In Uncategorized on 05/15/2015 at 16:51

No, this is not about a voyage back down the river of time, when Gael Greene’s Sex and the College Girl was hot stuff, around 1964.  Ah, the days of my wasted youth–but let’s get back to taxes.

And who else should be telling the college dating story (as it applies to income taxation) but STJ Lewis (“A Name That Will Live In My Heart Forever”) Carluzzo, in yet another of his inimitable designated off-the-benchers, Stanley V. McClain & Sonia N. McClain, Docket No. 4732-14S, filed 5/15/15.

I’m sorry that, early in this blog’s career, I slighted the small-claimers. Like the children in a much more exalted setting, of theirs is the kingdom.

Stan was a student at ITT Technical institute, and a beneficiary of the Section 25A education credit largesse by virtue of his studentry. Like so many now groaning under the burden of undischargeable student loan debt but receiving certain political solicitude, Stan borrowed the bucks for that first year of ITT tutelage.

But though his tuition was charged in Year One, the lender didn’t come across until Year Two.

Stan takes his 25A credit for Year One, but IRS claims “wrong year. The magic date is when the institution of higher whatever gets and books the diñero, not when y’all were charged for it.”

Trial techniques aren’t of the best, so STJ Lew makes do. “Petitioners’ … return has not been admitted into evidence but the parties proceeded at trial as though petitioners claimed an educational credit totaling $2,500 on that return, as we do likewise. According to the notice, a copy of which is attached to respondent’s answer, petitioners are not entitled to the credit because ITT ‘did not verify’ the education credit claimed on petitioners’ return.” Order, at pp. 4-5.

Although there is the usual bar protecting this particular tax giveaway, everyone agrees Stan jumped it cleanly. But for the Treas.

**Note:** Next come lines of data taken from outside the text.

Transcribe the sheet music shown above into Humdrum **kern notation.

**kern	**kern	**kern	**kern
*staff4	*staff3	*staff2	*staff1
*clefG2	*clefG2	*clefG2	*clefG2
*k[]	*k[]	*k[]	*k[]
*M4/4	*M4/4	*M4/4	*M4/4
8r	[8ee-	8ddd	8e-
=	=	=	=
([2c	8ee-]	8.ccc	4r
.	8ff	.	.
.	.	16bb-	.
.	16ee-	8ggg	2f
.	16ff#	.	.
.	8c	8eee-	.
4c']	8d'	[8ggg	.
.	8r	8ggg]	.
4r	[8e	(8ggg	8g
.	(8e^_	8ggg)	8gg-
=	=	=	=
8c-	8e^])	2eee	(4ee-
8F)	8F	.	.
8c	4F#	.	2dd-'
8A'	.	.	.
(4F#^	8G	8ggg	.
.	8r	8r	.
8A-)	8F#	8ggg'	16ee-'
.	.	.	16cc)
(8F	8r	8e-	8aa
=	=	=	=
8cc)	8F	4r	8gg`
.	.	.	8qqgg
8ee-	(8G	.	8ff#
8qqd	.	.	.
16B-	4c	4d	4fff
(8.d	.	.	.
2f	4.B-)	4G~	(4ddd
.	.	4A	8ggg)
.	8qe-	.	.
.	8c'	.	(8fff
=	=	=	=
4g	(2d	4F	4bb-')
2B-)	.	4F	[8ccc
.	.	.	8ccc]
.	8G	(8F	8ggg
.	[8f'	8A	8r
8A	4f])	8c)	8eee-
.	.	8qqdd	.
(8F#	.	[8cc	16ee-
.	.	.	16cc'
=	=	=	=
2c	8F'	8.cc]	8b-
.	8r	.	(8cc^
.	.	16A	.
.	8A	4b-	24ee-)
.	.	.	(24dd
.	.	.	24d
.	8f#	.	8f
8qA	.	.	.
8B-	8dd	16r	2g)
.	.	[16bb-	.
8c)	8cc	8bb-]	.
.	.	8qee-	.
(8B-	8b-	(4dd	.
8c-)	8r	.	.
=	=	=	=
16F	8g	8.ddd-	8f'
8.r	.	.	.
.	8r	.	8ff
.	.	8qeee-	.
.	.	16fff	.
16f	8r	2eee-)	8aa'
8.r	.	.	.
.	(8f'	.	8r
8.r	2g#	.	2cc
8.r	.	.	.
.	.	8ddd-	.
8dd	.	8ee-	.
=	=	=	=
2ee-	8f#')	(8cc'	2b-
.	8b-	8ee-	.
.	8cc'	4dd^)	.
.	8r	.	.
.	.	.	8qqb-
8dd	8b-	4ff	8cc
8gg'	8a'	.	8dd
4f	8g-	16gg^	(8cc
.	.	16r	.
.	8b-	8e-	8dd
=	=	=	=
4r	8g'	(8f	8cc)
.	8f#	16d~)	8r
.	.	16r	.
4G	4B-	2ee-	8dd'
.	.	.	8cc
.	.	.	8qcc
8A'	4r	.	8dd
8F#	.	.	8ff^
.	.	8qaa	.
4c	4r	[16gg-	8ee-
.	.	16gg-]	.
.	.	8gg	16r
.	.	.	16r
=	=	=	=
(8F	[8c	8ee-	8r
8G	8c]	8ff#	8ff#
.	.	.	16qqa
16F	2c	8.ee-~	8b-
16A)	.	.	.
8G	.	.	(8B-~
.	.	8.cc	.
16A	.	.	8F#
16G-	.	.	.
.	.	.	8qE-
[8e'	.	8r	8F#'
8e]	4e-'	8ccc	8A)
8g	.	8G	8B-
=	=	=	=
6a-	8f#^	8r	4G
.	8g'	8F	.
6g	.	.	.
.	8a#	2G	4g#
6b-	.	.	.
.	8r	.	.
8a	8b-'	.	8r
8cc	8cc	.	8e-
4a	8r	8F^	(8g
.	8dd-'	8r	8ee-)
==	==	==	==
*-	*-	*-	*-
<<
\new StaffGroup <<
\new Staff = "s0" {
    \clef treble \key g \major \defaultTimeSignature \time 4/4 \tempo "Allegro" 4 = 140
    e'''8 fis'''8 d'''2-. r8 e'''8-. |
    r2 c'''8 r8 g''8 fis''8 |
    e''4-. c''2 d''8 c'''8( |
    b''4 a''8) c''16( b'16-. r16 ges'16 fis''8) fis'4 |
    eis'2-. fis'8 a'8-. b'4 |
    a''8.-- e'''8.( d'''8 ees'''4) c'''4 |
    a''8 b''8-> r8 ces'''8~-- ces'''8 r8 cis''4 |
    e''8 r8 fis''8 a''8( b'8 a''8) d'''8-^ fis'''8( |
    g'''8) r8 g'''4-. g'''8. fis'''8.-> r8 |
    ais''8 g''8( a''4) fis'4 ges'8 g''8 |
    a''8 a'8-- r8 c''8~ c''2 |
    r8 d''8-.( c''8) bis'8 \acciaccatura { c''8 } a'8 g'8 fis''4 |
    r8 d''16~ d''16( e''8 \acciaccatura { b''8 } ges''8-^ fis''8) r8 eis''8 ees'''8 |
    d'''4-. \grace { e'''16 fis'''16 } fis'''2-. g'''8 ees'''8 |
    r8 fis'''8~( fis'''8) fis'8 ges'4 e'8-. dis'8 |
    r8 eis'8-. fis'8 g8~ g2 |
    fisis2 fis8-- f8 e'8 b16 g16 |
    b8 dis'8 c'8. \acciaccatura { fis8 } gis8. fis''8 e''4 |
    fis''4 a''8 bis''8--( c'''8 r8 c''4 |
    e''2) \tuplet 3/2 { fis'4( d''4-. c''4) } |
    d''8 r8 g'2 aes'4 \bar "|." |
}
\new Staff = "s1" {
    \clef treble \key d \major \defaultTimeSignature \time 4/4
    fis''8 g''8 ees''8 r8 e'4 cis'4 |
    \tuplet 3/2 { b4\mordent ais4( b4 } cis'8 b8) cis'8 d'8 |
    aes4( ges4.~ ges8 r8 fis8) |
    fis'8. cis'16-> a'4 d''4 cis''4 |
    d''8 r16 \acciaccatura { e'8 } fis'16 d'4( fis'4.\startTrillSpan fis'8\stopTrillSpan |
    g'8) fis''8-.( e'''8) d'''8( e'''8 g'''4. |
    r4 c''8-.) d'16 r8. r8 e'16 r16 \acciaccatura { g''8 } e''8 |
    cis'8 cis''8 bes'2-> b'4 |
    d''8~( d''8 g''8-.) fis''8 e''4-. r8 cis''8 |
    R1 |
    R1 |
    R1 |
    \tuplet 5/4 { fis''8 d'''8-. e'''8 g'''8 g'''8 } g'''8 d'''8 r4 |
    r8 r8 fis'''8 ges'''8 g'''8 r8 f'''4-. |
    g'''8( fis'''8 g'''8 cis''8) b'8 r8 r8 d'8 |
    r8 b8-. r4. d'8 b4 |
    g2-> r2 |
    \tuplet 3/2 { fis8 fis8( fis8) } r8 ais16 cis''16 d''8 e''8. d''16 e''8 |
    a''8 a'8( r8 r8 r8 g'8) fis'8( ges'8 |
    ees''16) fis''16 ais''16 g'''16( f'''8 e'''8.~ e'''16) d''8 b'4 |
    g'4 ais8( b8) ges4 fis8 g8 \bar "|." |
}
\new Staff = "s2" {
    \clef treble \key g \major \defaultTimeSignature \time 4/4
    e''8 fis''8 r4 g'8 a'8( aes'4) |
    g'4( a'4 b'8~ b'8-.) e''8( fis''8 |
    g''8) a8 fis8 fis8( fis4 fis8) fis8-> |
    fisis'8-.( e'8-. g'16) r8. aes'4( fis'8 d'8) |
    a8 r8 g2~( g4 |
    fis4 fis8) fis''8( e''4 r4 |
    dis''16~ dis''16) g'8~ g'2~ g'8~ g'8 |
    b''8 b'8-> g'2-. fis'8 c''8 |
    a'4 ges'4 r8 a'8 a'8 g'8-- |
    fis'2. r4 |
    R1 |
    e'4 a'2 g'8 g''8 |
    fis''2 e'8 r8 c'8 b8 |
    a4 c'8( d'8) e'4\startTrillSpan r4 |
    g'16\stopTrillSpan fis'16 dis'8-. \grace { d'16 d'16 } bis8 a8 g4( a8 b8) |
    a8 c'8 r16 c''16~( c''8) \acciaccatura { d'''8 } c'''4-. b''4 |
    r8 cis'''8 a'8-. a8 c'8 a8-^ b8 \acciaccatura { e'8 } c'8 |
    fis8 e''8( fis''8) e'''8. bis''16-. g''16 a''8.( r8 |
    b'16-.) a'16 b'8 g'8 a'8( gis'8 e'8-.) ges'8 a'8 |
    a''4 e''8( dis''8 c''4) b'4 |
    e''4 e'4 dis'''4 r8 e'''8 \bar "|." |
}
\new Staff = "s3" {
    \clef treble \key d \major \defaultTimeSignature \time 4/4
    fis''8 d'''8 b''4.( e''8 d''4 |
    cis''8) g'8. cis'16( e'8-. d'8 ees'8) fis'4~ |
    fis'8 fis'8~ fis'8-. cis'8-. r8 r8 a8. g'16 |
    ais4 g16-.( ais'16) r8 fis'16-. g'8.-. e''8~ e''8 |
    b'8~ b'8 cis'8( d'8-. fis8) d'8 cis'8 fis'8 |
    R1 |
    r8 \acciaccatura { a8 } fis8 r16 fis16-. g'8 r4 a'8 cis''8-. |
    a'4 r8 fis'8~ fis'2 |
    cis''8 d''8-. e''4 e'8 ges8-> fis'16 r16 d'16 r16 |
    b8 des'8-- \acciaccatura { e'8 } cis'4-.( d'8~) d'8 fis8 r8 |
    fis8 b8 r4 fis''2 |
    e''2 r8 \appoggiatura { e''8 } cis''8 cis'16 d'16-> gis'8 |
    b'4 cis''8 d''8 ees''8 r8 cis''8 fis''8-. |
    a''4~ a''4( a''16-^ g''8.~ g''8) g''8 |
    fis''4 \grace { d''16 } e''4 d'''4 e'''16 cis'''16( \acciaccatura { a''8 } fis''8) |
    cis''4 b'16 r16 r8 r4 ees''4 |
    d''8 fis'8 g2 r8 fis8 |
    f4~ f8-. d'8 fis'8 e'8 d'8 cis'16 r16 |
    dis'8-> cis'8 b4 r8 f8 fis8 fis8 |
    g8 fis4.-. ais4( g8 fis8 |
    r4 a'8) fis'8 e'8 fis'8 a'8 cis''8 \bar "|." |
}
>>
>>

Reg. 1.25A-5(e)(3) hurdle, he’d be good to go.

For those of us unfamiliar with this wrinkle, here it is. “An education tax credit may be claimed for qualified tuition and related expenses paid with the proceeds of a loan only in the taxable year in which the expenses are paid, and may not be claimed in the year the load is repaid. Loan proceeds disbursed directly to an eligible education institution will be treated as paid on the date the institution credits the proceeds to the student’s account.” Order, at pp. 5-6. (Should read “loan is repaid.”)

Stan’s loan certainly fits that box, so STJ Lew says “This portion of the regulation certainly supports the position that respondent has taken in this matter.” Order, at p. 6.

So it looks like Stan is SOL (and I don’t mean Statute of Limitations).

But don’t underestimate STJ Lew.

“The last sentence of the regulation, however, goes on to state, ‘If the taxpayer does not know the date the institution credits the student’s account, the taxpayer must treat the qualified tuition and related expense as paid on the last day for payment prescribed by the institution’. The use of the word ‘must’ in the last sentence of the regulation suggests that under the circumstances there described, the rule is mandatory and supercedes [sic] the disbursement rules stated earlier in the regulation. We think it reasonable to fix the time of the taxpayer’s ‘knowledge’, or lack thereof, as of the date the taxpayer’s return is filed.” Order, at pp. 6-7.

It gets better.

“The trial exhibits showing the date petitioner’s student loans were credited to his account is dated Apiol [sic] 30, 2015, which was the date this matter was tried. Apparently the document was faxed to respondent’s counsel by ITT shortly before the trial started. There is no showing that petitioner was previously aware of the date the loan proceeds were credited to his account, and from his presentation we are satisfied that he was not. In the words of the regulation we are satisfied that petitioner did not know the date that his student loan proceeds were credited to his account as of the date his return was filed. Petitioner credibly testified that the policy of ITT was that a student could not begin classes until the student’s tuition was paid.” Order, at p. 7.

Stan started classes in the year for which he took the credit. Stan wins.

So remember, preparers, college dating is important when your taxpayers want the Section 25A credit.